After sending the text of my previous post to all seven Johnston County Commissioners, I got a response back from three of them. The first one just said “Thanks for the email” and that was that. Nice discourse.
The third one was actually from a clerk who simply sent me Allen Mims’ (the Chairman) memo explaining the delay of the hearing and formation of the working group, which I had already read.
But the second one was from Vice Chairman Commissioner Jeff Carver who said simply, “Thanks for the email, please call me to discuss.”
Well. That was more than I expected. So I took him up on the offer, got his cell phone number from him and called him later that night. We spoke for 20 minutes or so about a number of things I mentioned in my email (which he said he thought was the longest he’d ever received, even outside his role as Commissioner) as well as some other points. I’ll include some details from that conversation in another follow-up post.
But, at the end of the conversation he suggested I take a few days to digest what we talked about and that if I wanted to speak with him again, or even meet with him person, that he’d be happy to oblige. I’m happy to report that I took him up on the offer and Mr. Carver didn’t renege on the agreement to meet with me. Knitebane, another friend from Johnston County and I met with the Commissioner today for lunch and discussed several issues surrounding this proposed ordinance for about 45 minutes. I would like to publicly thank Vice Chairman Jeff Carver for meeting with three Johnston County citizens in person to discuss our concerns. I’ll include details of today’s conversation in my follow-up to be posted later tonight or sometime this weekend.
I don’t know whether or not, even with reinforcements, we’ve swayed the Commissioner much or at all. But what this post is mostly about is something I think Arctic Patriot said first not long ago. It’s the concept of a necessary fail. I can’t begin to describe my frustration with both family members and friends and acquaintances who assert that “it doesn’t matter what you do or say or who you vote for…the whole process is corrupt and there is no point in participating.” And yet those same people will complain to no end about one government action or another. Or even, if you can believe it, scream for the government to do something about some disaster or another (bank collapse, mass shooting). These same people who moan on and on about their government being corrupt, incompetent, or about them not having a voice, demand that that very government come to the rescue.
The necessary fail here is making your voice heard. Stand up and declare that your rights are not up for majority vote. They are not negotiable. Like I said once, Three Percenters (or the three percent credo) are consistently misrepresented. None of them I know are hoping for the shooting to start. But as Mike Vanderboegh keeps saying, there is little hope that this government will be able to restrain itself. They will overreach to the point of violence. Some say they already have, but I mean there will be a violent action by this government that even those who seriously believe that it can’t happen here will be calling for resistance.
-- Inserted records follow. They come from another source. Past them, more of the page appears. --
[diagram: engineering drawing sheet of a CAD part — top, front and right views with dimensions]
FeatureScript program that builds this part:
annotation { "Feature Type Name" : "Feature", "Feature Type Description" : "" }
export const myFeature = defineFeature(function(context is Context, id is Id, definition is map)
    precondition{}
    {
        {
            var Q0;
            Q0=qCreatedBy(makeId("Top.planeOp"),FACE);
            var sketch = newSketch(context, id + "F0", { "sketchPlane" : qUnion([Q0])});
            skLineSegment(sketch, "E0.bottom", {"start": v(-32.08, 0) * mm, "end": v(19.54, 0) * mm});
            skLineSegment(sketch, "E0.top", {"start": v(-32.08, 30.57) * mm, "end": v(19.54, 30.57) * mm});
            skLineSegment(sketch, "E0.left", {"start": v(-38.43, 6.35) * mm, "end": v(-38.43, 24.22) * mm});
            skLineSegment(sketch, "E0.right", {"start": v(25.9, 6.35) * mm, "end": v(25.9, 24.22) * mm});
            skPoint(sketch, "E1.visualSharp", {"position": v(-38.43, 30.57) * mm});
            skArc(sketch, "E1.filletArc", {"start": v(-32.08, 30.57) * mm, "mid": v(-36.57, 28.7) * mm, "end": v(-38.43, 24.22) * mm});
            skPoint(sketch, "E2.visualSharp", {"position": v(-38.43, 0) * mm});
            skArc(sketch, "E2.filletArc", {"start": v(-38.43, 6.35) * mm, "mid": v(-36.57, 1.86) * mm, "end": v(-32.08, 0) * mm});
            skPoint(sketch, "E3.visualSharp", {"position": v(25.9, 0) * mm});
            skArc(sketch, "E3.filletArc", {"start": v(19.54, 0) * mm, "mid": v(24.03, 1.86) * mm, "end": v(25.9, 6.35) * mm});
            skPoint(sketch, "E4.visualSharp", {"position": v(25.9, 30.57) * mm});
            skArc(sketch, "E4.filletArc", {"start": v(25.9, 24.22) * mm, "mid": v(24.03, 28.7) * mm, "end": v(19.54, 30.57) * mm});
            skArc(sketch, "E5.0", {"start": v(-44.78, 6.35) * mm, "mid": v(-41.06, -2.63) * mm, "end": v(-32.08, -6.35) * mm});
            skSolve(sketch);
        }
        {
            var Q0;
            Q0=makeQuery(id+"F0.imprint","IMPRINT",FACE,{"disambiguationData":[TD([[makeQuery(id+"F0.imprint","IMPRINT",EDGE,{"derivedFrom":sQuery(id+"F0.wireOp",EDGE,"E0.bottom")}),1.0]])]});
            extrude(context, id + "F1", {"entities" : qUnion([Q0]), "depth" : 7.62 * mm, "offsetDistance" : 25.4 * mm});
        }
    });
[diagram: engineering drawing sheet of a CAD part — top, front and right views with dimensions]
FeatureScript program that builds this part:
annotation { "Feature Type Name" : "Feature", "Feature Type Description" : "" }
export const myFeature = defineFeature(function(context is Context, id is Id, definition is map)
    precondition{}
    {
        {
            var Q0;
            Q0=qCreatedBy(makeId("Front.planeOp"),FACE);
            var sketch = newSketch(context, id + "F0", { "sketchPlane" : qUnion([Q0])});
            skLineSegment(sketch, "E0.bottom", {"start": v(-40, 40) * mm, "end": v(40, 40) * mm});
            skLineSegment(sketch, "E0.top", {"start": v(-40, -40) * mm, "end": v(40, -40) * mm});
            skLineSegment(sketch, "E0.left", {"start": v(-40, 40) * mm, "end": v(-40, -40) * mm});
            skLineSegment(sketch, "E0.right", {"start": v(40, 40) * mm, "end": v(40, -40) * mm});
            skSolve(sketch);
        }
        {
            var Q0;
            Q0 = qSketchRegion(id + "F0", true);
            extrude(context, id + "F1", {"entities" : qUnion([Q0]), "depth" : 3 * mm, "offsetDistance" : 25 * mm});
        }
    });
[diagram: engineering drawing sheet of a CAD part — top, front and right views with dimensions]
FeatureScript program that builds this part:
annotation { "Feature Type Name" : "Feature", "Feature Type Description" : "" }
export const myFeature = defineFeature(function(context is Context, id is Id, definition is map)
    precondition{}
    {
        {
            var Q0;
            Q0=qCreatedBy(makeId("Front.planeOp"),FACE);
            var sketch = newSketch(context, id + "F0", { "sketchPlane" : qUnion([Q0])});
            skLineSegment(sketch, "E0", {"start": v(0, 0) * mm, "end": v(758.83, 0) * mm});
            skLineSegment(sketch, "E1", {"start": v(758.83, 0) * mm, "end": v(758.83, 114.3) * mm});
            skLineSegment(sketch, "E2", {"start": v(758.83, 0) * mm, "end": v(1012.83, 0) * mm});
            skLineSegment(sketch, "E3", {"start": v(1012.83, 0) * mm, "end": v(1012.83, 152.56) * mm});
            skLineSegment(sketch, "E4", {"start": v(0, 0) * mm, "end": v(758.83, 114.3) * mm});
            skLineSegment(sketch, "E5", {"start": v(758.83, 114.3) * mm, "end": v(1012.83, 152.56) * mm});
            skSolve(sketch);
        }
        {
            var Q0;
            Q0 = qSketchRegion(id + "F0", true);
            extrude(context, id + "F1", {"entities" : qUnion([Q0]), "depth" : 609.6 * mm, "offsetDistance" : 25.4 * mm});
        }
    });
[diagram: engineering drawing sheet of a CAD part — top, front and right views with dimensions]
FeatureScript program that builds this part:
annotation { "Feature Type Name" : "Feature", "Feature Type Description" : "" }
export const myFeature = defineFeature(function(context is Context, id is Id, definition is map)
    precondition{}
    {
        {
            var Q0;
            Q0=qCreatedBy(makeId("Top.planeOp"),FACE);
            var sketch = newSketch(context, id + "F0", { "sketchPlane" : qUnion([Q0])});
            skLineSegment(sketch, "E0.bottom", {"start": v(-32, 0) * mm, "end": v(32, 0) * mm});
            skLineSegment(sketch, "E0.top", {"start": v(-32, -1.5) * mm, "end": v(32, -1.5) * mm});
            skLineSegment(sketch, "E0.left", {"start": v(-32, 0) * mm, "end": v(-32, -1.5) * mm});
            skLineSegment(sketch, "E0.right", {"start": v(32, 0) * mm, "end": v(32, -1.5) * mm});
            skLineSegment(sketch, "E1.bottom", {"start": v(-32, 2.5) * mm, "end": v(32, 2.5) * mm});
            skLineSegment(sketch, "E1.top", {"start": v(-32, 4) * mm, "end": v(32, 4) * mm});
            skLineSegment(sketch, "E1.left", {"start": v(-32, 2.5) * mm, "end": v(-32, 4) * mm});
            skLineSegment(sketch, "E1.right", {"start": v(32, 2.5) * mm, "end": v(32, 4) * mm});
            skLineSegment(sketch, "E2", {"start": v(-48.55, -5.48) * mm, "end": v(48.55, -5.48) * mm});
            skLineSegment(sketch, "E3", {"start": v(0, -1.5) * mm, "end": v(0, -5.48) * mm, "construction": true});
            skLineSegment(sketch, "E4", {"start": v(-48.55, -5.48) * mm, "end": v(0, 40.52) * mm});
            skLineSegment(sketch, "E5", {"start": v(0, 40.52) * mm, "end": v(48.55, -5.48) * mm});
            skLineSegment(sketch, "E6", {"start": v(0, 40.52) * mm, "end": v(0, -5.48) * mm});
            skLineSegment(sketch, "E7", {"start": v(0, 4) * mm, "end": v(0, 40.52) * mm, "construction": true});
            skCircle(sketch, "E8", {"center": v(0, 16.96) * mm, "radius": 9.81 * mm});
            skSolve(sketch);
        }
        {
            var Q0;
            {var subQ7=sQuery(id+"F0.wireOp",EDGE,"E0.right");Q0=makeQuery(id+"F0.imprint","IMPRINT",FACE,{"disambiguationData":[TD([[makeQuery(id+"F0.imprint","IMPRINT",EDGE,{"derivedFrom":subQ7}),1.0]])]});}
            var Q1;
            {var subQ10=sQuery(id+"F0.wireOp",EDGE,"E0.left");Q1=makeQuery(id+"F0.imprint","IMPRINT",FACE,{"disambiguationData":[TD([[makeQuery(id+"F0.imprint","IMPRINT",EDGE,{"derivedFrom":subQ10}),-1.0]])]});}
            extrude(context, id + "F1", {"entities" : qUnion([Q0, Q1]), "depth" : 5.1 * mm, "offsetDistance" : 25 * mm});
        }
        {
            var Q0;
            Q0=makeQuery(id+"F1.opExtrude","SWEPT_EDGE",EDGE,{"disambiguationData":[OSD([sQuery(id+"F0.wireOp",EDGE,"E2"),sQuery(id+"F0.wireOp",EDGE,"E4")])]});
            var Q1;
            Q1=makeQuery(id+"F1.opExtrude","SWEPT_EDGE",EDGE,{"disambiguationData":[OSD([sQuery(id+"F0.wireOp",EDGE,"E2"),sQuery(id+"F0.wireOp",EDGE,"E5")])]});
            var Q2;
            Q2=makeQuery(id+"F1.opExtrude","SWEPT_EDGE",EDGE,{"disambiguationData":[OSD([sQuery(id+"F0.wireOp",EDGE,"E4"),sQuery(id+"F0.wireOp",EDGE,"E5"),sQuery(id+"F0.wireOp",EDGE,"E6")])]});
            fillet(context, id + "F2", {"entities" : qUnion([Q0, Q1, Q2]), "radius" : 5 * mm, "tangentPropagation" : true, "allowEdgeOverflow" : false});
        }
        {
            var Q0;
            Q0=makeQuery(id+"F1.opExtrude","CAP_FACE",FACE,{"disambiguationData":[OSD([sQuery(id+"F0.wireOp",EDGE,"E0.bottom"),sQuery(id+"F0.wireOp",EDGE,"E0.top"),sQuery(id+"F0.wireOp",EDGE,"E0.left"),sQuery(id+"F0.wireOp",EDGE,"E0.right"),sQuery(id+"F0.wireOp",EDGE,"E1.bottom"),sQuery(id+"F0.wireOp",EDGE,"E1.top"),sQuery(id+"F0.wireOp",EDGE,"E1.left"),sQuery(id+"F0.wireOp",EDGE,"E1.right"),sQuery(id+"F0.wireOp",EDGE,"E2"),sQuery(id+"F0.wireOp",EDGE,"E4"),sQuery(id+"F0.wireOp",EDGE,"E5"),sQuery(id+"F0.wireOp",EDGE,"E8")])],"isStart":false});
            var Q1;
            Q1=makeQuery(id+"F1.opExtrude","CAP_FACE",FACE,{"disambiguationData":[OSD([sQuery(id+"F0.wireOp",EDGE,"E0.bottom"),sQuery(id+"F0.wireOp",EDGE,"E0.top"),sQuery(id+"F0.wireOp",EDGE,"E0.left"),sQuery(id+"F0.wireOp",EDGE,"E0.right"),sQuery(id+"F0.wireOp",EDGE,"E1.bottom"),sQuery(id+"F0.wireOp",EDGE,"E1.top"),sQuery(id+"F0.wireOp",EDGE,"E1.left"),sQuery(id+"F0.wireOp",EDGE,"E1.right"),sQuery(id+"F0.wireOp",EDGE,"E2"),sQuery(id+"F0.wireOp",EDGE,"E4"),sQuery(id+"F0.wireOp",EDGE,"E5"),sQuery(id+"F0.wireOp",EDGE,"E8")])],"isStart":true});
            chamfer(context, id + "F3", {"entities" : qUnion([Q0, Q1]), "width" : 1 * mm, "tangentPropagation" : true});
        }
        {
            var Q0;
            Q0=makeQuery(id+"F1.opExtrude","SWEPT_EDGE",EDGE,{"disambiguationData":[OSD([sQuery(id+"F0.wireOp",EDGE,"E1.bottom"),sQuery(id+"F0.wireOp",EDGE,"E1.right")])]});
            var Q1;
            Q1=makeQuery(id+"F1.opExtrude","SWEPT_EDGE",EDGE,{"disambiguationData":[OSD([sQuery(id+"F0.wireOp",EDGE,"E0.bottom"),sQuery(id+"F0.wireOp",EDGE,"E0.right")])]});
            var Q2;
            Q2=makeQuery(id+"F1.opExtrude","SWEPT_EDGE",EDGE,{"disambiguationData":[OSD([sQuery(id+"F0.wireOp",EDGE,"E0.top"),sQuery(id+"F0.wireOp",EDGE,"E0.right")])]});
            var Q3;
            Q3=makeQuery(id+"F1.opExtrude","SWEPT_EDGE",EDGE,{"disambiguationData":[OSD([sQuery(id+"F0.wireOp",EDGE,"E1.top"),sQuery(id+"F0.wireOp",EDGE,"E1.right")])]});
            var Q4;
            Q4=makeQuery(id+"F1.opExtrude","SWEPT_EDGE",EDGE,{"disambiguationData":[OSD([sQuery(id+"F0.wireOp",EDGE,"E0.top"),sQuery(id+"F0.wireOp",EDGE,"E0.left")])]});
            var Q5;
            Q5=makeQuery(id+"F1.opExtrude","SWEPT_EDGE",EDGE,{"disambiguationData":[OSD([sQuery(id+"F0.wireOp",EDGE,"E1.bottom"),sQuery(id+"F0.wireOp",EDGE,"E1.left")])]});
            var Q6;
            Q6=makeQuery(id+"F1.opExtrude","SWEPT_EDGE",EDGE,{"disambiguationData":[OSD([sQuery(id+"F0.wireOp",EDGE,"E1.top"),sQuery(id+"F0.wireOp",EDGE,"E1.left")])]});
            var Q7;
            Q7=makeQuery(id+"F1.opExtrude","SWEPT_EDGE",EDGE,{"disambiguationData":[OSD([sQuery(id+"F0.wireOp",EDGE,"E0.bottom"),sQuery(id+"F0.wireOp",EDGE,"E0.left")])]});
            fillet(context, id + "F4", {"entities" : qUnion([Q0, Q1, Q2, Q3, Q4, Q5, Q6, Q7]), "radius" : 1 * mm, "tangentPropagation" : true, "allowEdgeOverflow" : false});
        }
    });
Should that happen, and you find yourself needing to make the choice to defend yourself and your family against a government out of control with rage and making up trumped up charges to boot-stomp your face because of what you believe, in my opinion, you will be obliged to ask yourself a simple question or two: “Do I have the moral authority to pull that trigger? Have I done everything in my power to prevent it from getting to this point?”
If the answer is No to either of those questions, then what makes you think fighting for your freedom at the point of a gun is going to bring about a restored republic if you haven’t trained yourself through repetition and taught your offspring to keep on reminding those in political office who really is in charge?
Yes, I know it feels pointless. Yes, I know both major parties more and more seem to be two wings of the same party. Yes, I know that some of the tea partiers seem to have been compromised already. That’s no excuse. You must do your part.
This is the first time I have ever met face to face with a politician in my life. And my life flashed before my eyes. Seriously, though, it was probably the most important political action I’ve ever taken in my life. No armed rally, no campaign contribution, no letter writing, no voting could accomplish what I did today. We made our voices heard directly, three feet or less in front of his face. He knows we mean business. He knows we will be at the hearing when it is rescheduled. If he doesn’t listen…well, we’ve done our part. And I will feel justified in violating the ordinance every chance I get. And taken to a larger political scale with more egregious infringements, more serious acts of disobedience.